The following are links to treatment guidelines for front-line and salvage therapy developed by several centers of excellence in the management of WM. Because there is no established standard of treatment, these guidelines may vary somewhat from one center to another.
There are many different treatment options available for WM patients, and they are increasing as researchers discover more about the biology and genetics of the disease.
Treatment may consist of just one drug (single-agent therapy) or of two or more drugs (combination therapy). Most studies seem to indicate that combination therapies are more effective, resulting in better and/or longer-lasting responses.
A relapse or recurrence after treatment occurs when laboratory values and physical signs and symptoms begin to trend in a deteriorating direction. These signs and symptoms may be quite similar to those that led to initial treatment. At this point, patients and their hematologist-oncologists are confronted with choosing the next appropriate course of action, be it continued periodic monitoring or re-treatment, which is sometimes referred to as salvage therapy.
The period after treatment when a WM patient has experienced either stabilization of disease, an improvement in disease status, or even, unfortunately, disease progression is called a “response”. While an improvement in disease status is sometimes commonly referred to as a “remission”, the preferred scientific terminology is “response”.

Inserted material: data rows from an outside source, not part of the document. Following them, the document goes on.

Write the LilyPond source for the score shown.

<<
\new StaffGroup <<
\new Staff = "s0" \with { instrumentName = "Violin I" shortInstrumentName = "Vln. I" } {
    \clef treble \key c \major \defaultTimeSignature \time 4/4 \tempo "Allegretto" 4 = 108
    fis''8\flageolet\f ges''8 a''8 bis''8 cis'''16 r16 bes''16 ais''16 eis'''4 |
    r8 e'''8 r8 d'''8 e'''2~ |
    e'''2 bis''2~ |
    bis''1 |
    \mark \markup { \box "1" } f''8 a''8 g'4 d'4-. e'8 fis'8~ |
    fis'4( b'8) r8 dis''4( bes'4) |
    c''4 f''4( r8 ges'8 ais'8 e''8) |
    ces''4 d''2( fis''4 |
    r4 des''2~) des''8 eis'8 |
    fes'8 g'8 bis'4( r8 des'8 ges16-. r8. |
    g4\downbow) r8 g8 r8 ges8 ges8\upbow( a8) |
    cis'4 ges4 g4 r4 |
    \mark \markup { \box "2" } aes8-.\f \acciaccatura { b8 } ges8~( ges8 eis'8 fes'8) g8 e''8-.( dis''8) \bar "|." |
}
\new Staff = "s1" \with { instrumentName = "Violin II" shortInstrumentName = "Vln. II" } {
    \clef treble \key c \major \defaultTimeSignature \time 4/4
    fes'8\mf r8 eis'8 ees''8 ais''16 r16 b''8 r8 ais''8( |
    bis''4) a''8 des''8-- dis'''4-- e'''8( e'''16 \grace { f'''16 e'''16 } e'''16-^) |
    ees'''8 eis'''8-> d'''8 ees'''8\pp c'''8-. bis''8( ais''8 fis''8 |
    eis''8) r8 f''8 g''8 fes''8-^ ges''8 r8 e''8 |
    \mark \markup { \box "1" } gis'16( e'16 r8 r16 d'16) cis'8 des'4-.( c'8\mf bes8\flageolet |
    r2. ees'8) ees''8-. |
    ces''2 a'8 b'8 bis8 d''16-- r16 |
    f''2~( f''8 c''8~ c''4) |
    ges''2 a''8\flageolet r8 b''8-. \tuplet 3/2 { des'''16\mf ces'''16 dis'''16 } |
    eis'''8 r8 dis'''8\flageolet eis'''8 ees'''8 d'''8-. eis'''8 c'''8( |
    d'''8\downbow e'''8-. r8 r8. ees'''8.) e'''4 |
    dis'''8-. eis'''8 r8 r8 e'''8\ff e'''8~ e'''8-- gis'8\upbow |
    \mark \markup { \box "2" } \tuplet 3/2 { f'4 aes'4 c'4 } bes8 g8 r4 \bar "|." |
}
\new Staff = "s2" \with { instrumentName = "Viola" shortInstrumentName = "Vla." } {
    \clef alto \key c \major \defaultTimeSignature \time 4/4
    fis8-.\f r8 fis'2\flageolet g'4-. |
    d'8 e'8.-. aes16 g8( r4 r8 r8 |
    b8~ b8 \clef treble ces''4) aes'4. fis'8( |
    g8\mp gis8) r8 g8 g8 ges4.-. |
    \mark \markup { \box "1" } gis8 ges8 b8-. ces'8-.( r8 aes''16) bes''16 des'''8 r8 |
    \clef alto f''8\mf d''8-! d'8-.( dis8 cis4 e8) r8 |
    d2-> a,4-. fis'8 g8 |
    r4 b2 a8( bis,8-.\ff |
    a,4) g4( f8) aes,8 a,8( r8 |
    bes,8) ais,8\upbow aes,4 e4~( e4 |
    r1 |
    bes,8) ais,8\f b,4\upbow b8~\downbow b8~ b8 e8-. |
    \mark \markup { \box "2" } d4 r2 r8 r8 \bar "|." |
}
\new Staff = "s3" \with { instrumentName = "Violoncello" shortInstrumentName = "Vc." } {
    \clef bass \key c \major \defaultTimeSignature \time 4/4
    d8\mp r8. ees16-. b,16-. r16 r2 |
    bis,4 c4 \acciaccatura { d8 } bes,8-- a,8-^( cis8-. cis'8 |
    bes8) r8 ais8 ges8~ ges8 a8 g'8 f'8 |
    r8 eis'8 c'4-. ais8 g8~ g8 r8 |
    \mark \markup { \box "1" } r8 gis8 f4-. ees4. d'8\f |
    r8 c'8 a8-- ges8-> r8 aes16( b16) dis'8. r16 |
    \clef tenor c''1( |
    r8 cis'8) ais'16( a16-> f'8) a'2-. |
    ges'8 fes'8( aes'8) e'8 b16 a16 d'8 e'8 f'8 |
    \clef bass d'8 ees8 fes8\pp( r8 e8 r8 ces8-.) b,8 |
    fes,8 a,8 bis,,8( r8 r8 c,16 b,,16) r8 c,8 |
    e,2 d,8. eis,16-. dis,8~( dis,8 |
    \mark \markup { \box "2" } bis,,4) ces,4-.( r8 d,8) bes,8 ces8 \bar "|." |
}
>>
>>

Complementary and Integrative Medicine consist of wellness-promoting treatments that complement conventional Western medical care and are used as adjuncts to mainstream cancer care. These are used primarily for symptom control and to enhance physical and emotional strength during and after mainstream cancer treatment. These treatments should be chosen based on consultation with a physician trained in integrative medicine who can help you decide on the care you need based on what’s right for you, considering the type of conventional cancer treatment you are receiving.
A side effect is any unfavorable or unintended sign, symptom, or disease associated with the use of a therapy. Most treatments for WM come with side effects, which may include one or more of the following: nausea or vomiting, constipation, diarrhea, low blood counts, hair loss, fatigue, infusion reactions, increased risk of infections, and neuropathy.
Watch and wait is not really a treatment but rather a philosophy to avoid treatment after diagnosis until it becomes necessary. The watch and wait approach to WM is based on the fact that it is an indolent cancer, and many patients experience slow disease progression with few symptoms over a period of months or even years. The advantage to this strategy is that a patient avoids for as long as possible the use of treatments which can have adverse side effects.
Patients should be treated when they have symptoms and not on the basis of blood test results alone. This applies not only to consideration of initial treatment but also to treatment following relapse, which is sometimes called salvage therapy. Many therapies have toxic side effects, and treating patients who don’t yet have symptoms may potentially have an adverse effect on quality of life and health that is worse than the disease itself at that point.